My engineering work spans the full stack: from the mathematics of operator decomposition and state-space modeling, through algorithm design and MATLAB/Python implementation, to production software delivery. I've shipped microservice infrastructure as Lead Software Engineer at The Inter-regional Bridge Group (NodeJS, TypeScript, MongoDB — 5-person team, 70% throughput improvement) and built ML pipelines for fault detection in electrical systems at KNUST.
The frameworks I build — DyCoM, Warp Quantification Analysis, Complex-Valued Phase Synchrony, Functional Inertia — are all representation-agnostic.

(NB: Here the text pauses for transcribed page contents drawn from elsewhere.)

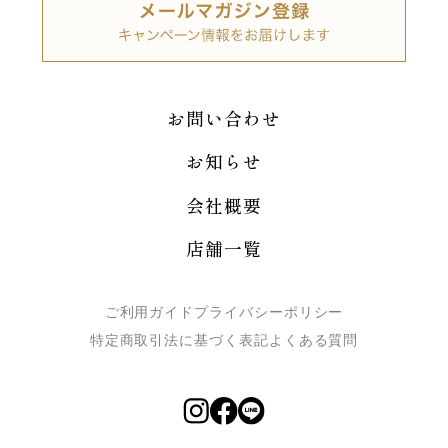
お問い合わせ
お知らせ
会社概要
店舗一覧
ご利用ガイド
プライバシーポリシー
特定商取引法に基づく表記
よくある質問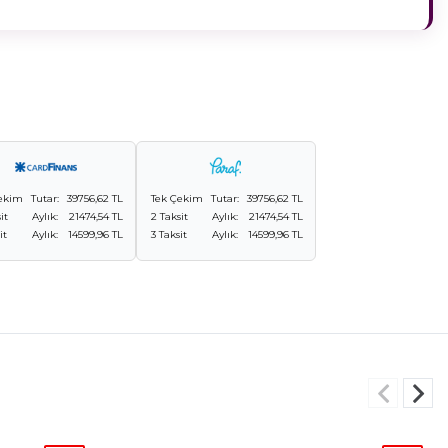
ekim
Tutar:
39756,62 TL
Tek Çekim
Tutar:
39756,62 TL
it
Aylık:
21474,54 TL
2 Taksit
Aylık:
21474,54 TL
it
Aylık:
14599,96 TL
3 Taksit
Aylık:
14599,96 TL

They were stress-tested on the brain because that's the most complex signal environment there is. But they apply to any system where time-varying interactions matter: finance, robotics, energy, communications, autonomous systems.
I hold an NSF CREST DMAP Fellowship and the DANA Foundation NeuroEngage Fellowship, with 26 publications across IEEE, MIT Press, and Nature journals. I'm currently building agentic AI systems and actively seeking engineering roles where rigorous systems thinking meets real-world complexity.